Anti-suit and arbitration. Court of Appeal overturns in Enka v OOO “Insurance Company Chubb” et al.

Update 04 July 2020 the Supreme Court will hear appeal in this case in July, as reported by Milbank.

The Court of Appeal in [2020] EWCA Civ 574 Enka Insaat Ve Sanayi AS v OOO “Insurance Company Chubb” & Ors has overturned Baker J in [2019] EWHC 3568 (Comm) Enka Insaat ve Sanayi v OOO “Insurance Company Chubb” et al. which I reviewed here.

The case is mostly about the proper law of the arbitration agreement (Flaux J using the shorthand the ‘AA law’) aka the lex arbitri. Given that this is excluded from Rome I, residual rules apply which of course under English common law has Sulamerica as its main authority. In this case Enka contends that the AA law is English law, and Chubb Russia that it is Russian law. It is common ground that the lex contractus is Russian law, but the route to that conclusion is also in issue.

The dispute in this case raises the question of the relative weight to be given to the curial law (that is, the law of the seat, GAVC) of the arbitration agreement and the main contract law, where they differ, in determining the AA law. At 69:  ‘It is a question on which it would be idle to pretend that the English authorities speak with one voice. It would appear that there are also differences of approach between other jurisdictions in international arbitration generally’.
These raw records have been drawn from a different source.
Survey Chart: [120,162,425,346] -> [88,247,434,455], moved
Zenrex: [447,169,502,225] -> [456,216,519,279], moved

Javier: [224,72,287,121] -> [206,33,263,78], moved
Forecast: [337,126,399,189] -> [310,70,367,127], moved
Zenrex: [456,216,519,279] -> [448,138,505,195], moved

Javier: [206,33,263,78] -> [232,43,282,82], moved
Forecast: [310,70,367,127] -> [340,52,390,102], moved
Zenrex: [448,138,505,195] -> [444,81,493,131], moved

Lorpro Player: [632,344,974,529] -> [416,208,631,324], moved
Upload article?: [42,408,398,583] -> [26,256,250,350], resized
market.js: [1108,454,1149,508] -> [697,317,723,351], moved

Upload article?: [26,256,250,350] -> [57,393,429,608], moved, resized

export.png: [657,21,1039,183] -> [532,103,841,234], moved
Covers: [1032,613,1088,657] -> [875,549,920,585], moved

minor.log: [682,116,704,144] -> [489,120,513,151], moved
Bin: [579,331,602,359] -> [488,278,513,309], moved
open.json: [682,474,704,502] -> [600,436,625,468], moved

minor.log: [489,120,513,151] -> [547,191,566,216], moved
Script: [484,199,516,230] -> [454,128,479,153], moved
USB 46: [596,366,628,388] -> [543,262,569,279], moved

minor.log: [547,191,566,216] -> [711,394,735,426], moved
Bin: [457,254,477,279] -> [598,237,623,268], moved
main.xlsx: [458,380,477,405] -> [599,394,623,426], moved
At 109 Flaux J concludes that parties have impliedly chosen that the proper law of the arbitration agreement should coincide with the curial law and be English law, and further, at 119 that ‘there has been no delay by Enka in this case which provides any good reason for not granting injunctive relief. I would treat this as a classic case, like The Angelic Grace, in which the court should grant an injunction to restrain the further conduct of proceedings brought in breach of an English law arbitration agreement.’

Anti-suit therefore granted.

For those interested in choice of law in arbitration, the judgment is required reading.  None of the Rome I (let alone Brussels Ia) issues discussed at the High Court are further discussed here, hence for the purposes of this blog I shall leave the analysis here.

Geert.

(Handbook of) EU private international law, 2nd ed. 2016, Chapter 2, Heading 2.2.1.